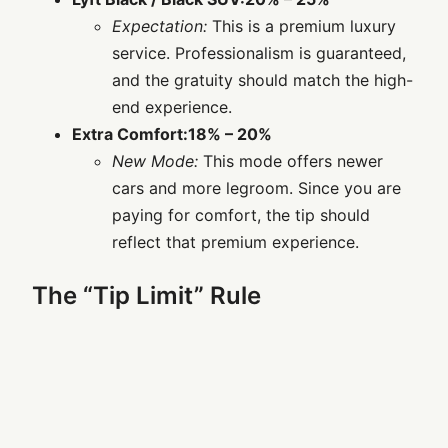
Expectation:
This is a premium luxury
service. Professionalism is guaranteed,
and the gratuity should match the high-
end experience.
Extra Comfort:
18% – 20%
New Mode:
This mode offers newer
cars and more legroom. Since you are
paying for comfort, the tip should
reflect that premium experience.
The “Tip Limit” Rule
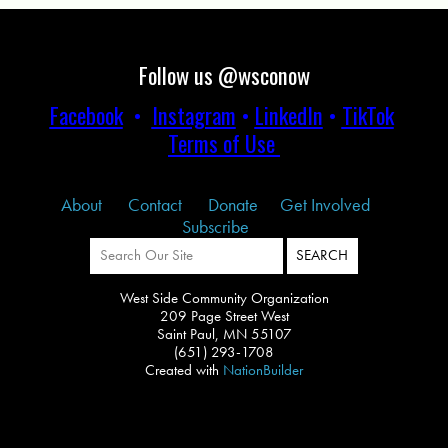
Follow us @wsconow
Facebook
•
Instagram
•
LinkedIn
•
TikTok
Terms of Use
About
Contact
Donate
Get Involved
Subscribe
West Side Community Organization
209 Page Street West
Saint Paul, MN 55107
(651) 293-1708
Created with
NationBuilder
++++++++
### Exercise directions
Word for word, return the material, omitting the pictures.

### Finished task
Expectation:
This is a premium luxury
service. Professionalism is guaranteed,
and the gratuity should match the high-
end experience.
Extra Comfort:
18% – 20%
New Mode:
This mode offers newer
cars and more legroom. Since you are
paying for comfort, the tip should
reflect that premium experience.
The “Tip Limit” Rule
Follow us @wsconow
Facebook
•
Instagram
•
LinkedIn
•
TikTok
Terms of Use
About
Contact
Donate
Get Involved
Subscribe
West Side Community Organization
209 Page Street West
Saint Paul, MN 55107
(651) 293-1708
Created with
NationBuilder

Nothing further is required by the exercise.